Vorbericht

Eisenbahner dampfen ins Burgenland


Die Serie hat gehalten, doch die Tabellenführung mussten die Elbestädter am vergangenen Samstag an den TuS Radis abgeben. Im zwölften Spiel in Folge hielten sich die Hübner-Jungs mit dem 27:27-Unentschieden gegen aggressive Apoldaer zwar weiter schadlos, so recht zufrieden konnten Robert Schulze und Co. nach 60 packenden Handball-Minuten auf dem Sonnenstein jedoch nicht dreinblicken. "Wir hatten uns gegen Apolda viel vorgenommen und wollten das Heimspiel gewinnen, unser Matchplan ist nicht vollends aufgegangen und deshalb hatte es auch nicht zum Sieg gereicht", sprach der Pirnaer Strippenzieher nach der Partie deutliche Worte.

Ein Beinbruch ist dieses Unentschieden nach Meinung der beiden Pirnaer Trainer Alexander Hübner und Dušan Milicevic jedoch nicht. "Die Jungs haben gemerkt, dass Spiele im Kopf und auf der Platte gewonnen werden. Jeder Einzelne geht nach jeder Partie noch einmal in sich und analysiert für sich selbst, was gut war und was er besser machen kann. Wir haben die Partie vom vergangenen Wochenende ausgewertet und können uns voll und ganz auf unsere nächste Aufgabe vorbereiten und konzentrieren."

Und da steht den sächsischen Eisenbahnern mit der Auswärtshürde in Naumburg beim HC Burgenland eine wahrlich knifflige Prüfung ins Haus. Die Sachsen-Anhaltiner rangieren aktuell auf Tabellenplatz sieben, können aber mit zwei Punkten aus der Nachholpartie gegen den HC Einheit Plauen auf den dritten Rang aufschließen.

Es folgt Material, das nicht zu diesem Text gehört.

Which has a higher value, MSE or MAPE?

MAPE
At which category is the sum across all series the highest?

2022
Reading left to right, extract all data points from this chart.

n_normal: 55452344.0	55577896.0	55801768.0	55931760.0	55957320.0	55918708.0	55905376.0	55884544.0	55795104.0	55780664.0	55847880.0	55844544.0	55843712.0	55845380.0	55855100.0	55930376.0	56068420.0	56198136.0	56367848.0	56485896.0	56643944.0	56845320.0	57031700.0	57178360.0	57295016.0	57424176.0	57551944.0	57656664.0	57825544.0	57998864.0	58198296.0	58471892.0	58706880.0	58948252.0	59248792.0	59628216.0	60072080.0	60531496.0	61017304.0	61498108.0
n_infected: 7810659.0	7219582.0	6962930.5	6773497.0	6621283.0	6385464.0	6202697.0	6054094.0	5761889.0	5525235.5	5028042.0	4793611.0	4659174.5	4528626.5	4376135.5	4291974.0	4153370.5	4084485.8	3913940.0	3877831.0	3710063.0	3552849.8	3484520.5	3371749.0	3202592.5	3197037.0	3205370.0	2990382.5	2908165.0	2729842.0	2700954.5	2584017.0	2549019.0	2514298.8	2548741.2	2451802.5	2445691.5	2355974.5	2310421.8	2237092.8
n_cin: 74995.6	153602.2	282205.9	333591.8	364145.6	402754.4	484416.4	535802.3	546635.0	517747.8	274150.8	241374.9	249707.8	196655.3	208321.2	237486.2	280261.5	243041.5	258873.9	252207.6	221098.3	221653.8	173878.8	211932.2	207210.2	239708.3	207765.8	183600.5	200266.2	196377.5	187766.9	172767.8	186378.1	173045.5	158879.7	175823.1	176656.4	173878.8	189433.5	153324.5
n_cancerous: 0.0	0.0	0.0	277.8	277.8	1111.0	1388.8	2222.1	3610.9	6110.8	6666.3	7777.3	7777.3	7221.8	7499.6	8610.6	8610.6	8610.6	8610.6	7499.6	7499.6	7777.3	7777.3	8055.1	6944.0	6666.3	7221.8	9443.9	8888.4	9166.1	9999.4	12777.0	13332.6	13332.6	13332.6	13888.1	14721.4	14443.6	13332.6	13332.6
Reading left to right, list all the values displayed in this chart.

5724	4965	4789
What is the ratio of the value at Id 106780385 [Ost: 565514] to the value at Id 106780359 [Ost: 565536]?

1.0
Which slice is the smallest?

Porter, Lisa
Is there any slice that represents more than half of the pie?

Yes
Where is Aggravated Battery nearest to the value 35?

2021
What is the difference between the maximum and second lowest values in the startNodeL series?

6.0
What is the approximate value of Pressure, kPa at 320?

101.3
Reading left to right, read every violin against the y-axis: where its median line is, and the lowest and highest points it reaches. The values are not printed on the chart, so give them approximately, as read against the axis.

Positive Erinnerungen haben die Elbestädter an ihren Kontrahenten, war doch der 32:29-Erfolg aus dem Hinspiel der Auftakt zu einer Serie von ungeschlagenen Spielen, welche bis jetzt Bestand hat. Auf fremden Parkett haben sich die Eisenbahner in den vergangenen Partien keine Blöße gegeben. Der 28:21-Auswärtserfolg beim SV Hermsdorf beispielsweise war der eindrucksvolle Beleg, wozu die Eisenbahner Buben fähig sind. Und so wollen die Schützlinge von Alexander Hübner und Dušan Milicevic am kommenden Samstag in Naumburg weiter in der Erfolgsspur bleiben und nach Möglichkeit beide Zähler von Saale mit an die Elbe bringen.